Jesus converted death, once the “last enemy”, into our friend and sister, a portal to life eternal. We are invited to begin living in the eternal “now” of life in communion with God the Father, in the Son and through the Holy Spirit.

With a few exceptions like John the Baptizer and Our Lady (for whom we celebrate birth and death) we Christians celebrate the death of Saints. That is because our faith proclaims that death is not an end but the beginning of an eternal life in God. In the final book of the Bible we read:

“Here is what sustains the holy ones who keep God’s commandments and their faith in Jesus.

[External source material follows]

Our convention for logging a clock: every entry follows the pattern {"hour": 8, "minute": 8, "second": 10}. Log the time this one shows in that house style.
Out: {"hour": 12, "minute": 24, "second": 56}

I heard a voice from heaven say, “Write this: Blessed are the dead who die in the Lord from now on.” “Yes,” said the Spirit, “let them find rest from their labors, for their works accompany them.

“Then I looked and there was a white cloud, and sitting on the cloud one who looked like a son of man, with a gold crown on his head and a sharp sickle in his hand. Another angel came out of the temple, crying out in a loud voice to the one sitting on the cloud, “Use your sickle and reap the harvest, for the time to reap has come, because the earth’s harvest is fully ripe. So the one who was sitting on the cloud swung his sickle over the earth, and the earth was harvested.” (Revelations 14: 12-15)

Time is for bearing a harvest for the Lord
As the Apostle John recorded in the Revelation he received on the Island of Patmos, our use of time is meant to produce good fruit. We are called to bear a harvest which will lead us into eternity. It will – if we have an intimate relationship with the One who both gives and governs time.

Time is the privilege for the Christian to bear fruit that remains. Jesus reminds us, “It was not you who chose me, but I who chose you and appointed you to go and bear fruit that will last, so that whatever you ask the Father in my name he may give you. This I instruct you: love one another.” (St. John 15: 16, 17).

We decide if we will use time for bearing good fruit or are used by time as a tyrant who frightens us as we fruitlessly try to stop his claim on our perceived youth. This act of selecting rightly assists us to develop a disposition; a way of living that involves the proper practice of our human freedom aided by grace.